Chapter 1 gives a short introduction to the structural and functional superfamilies of the protein in question. Additionally, it outlines the protein folding problem, with an emphasis on oxidative folding, and stresses the importance of studying such pathways in small proteins. Chapter 2 covers both the basis of experimental techniques and the details of experimental methods used in the study. The remaining four chapters (3, 4, 5 and 6) are results and discussion chapters. Each one deals with a specific aspect of the study of the oxidative folding pathway of Amaranthus a-amylase inhibitor.

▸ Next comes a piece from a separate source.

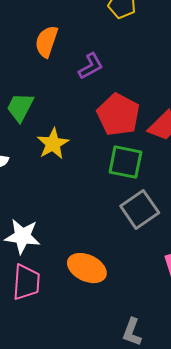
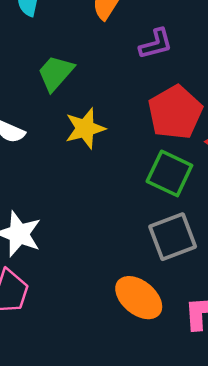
orange ellipse: (87, 268) -> (139, 298), moved

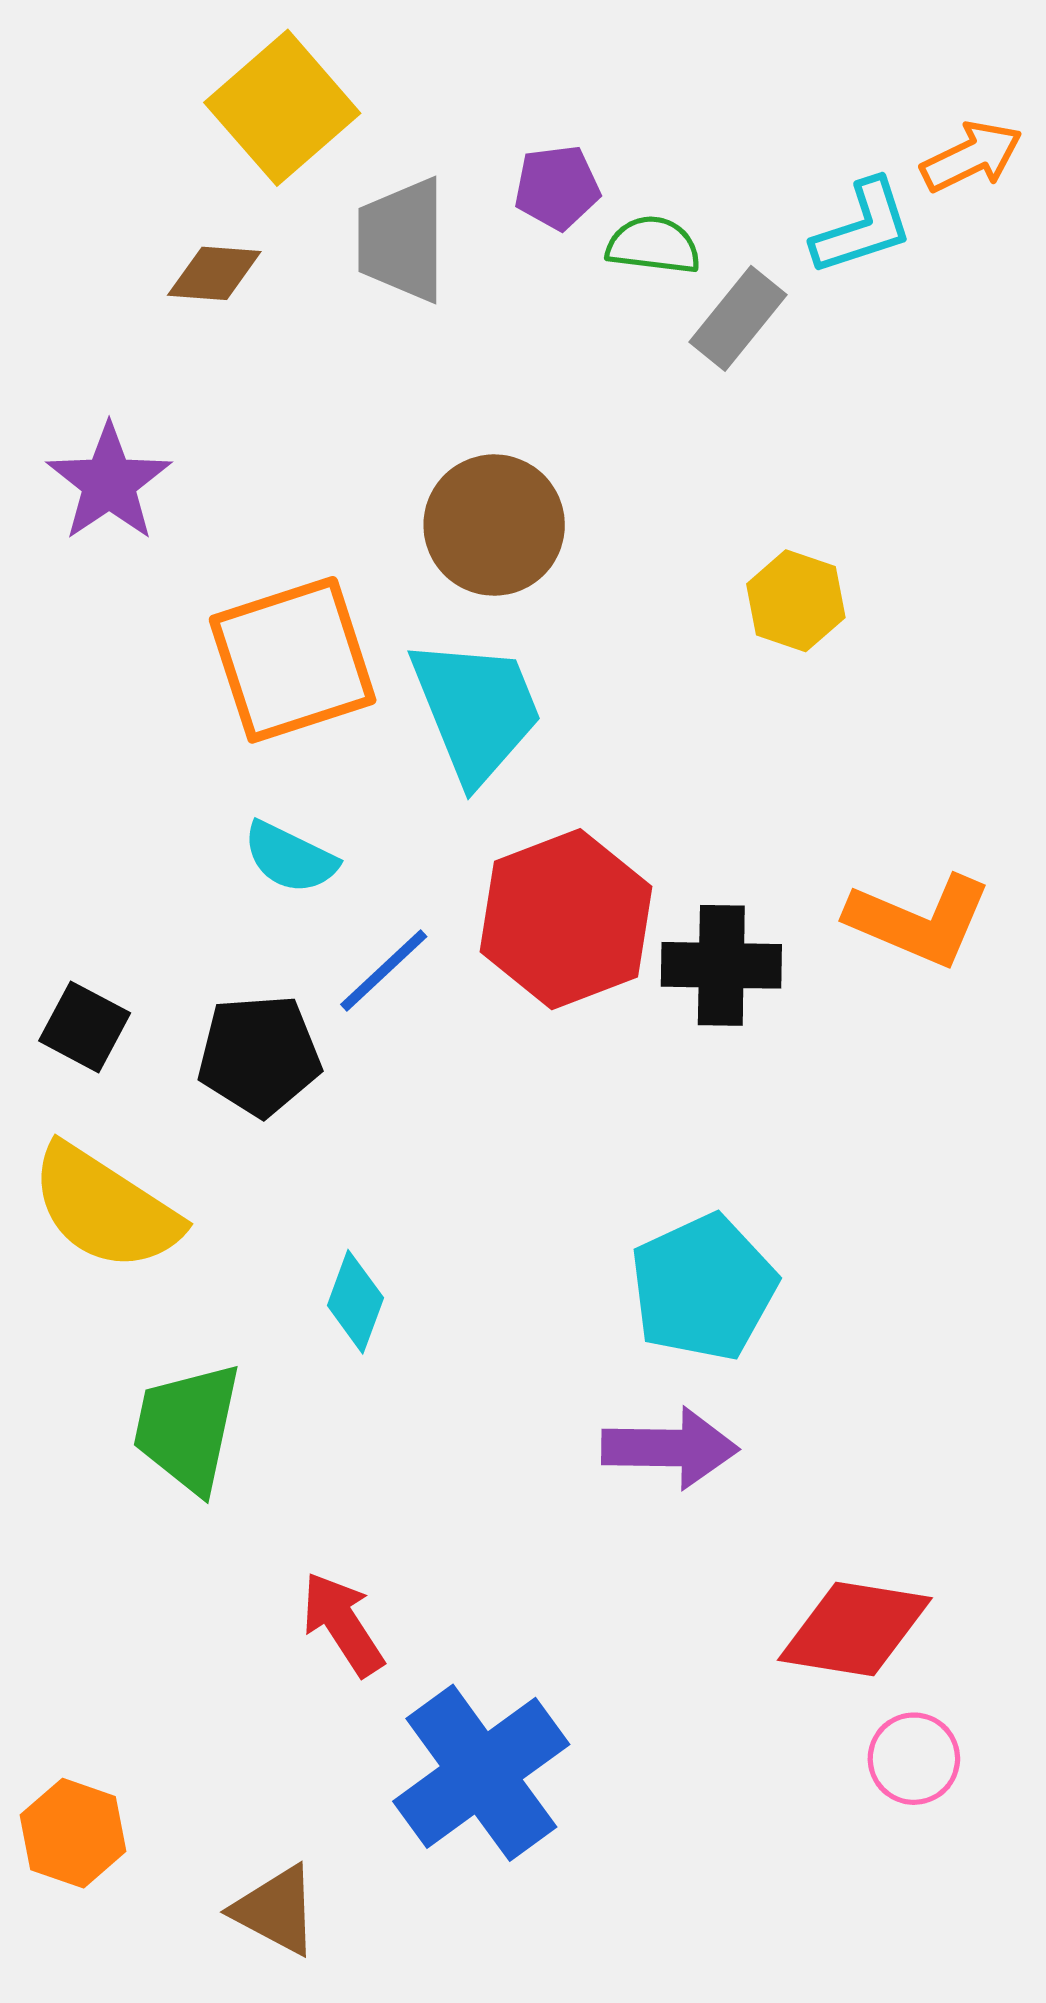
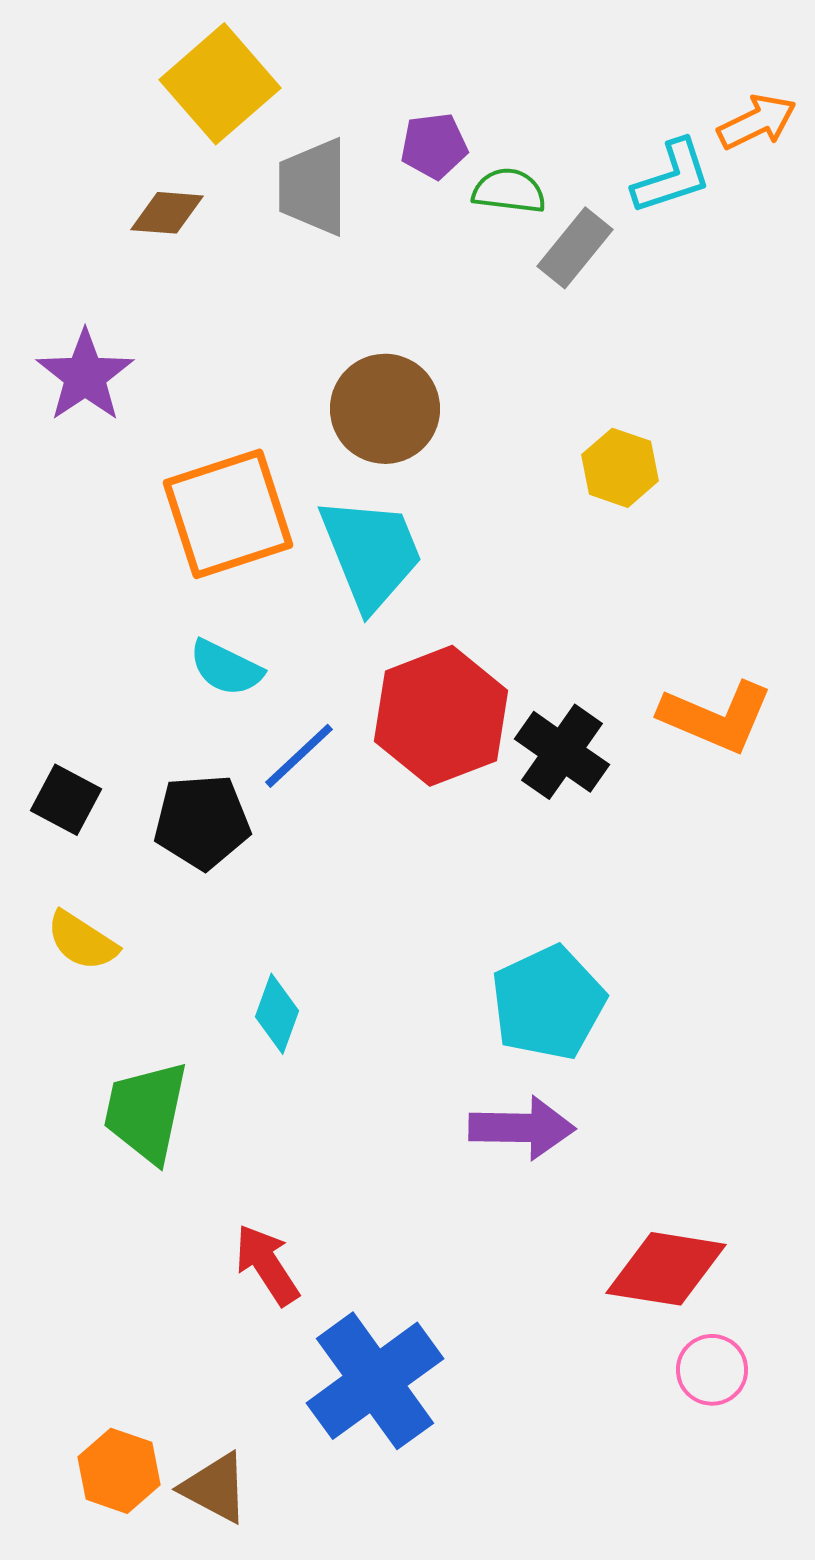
black cross: (721, 965) -> (562, 752), turned 34
yellow semicircle: (105, 1208) -> (82, 941), size x0.6
orange hexagon: (73, 1833) -> (119, 1471), moved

Chapter 3 presents the results from an improved solid phase peptide synthesis approach, which increased the overall yield of peptide synthesis and recovered a greater amount of AAI after the refolding step. In Chapter 4 the intermediate species that appear on the oxidative folding pathway are identified and characterised in terms of their disulfide content. An illustration of the structural features of the main folding intermediate (MFI) with NMR, photo-CID NP and
computer modelling techniques is given in Chapter 5. In Chapter 6 the kinetic process of the oxidative folding of Amaranthus a-amylase inhibitor is studied at the level of a single disulfide species and at the level of a single amino acid residue.
The novelty of this thesis is two-fold. First, from the point of view of biological interest, this is the first time that oxidative folding intermediates with non-native disulfide bridges between adjacent cysteine residues are observed. Second, from the point of view of development of biophysical methods, the first application of time-resolved NMR and photo-CIDNP spectroscopy to a complete oxidative folding process is described.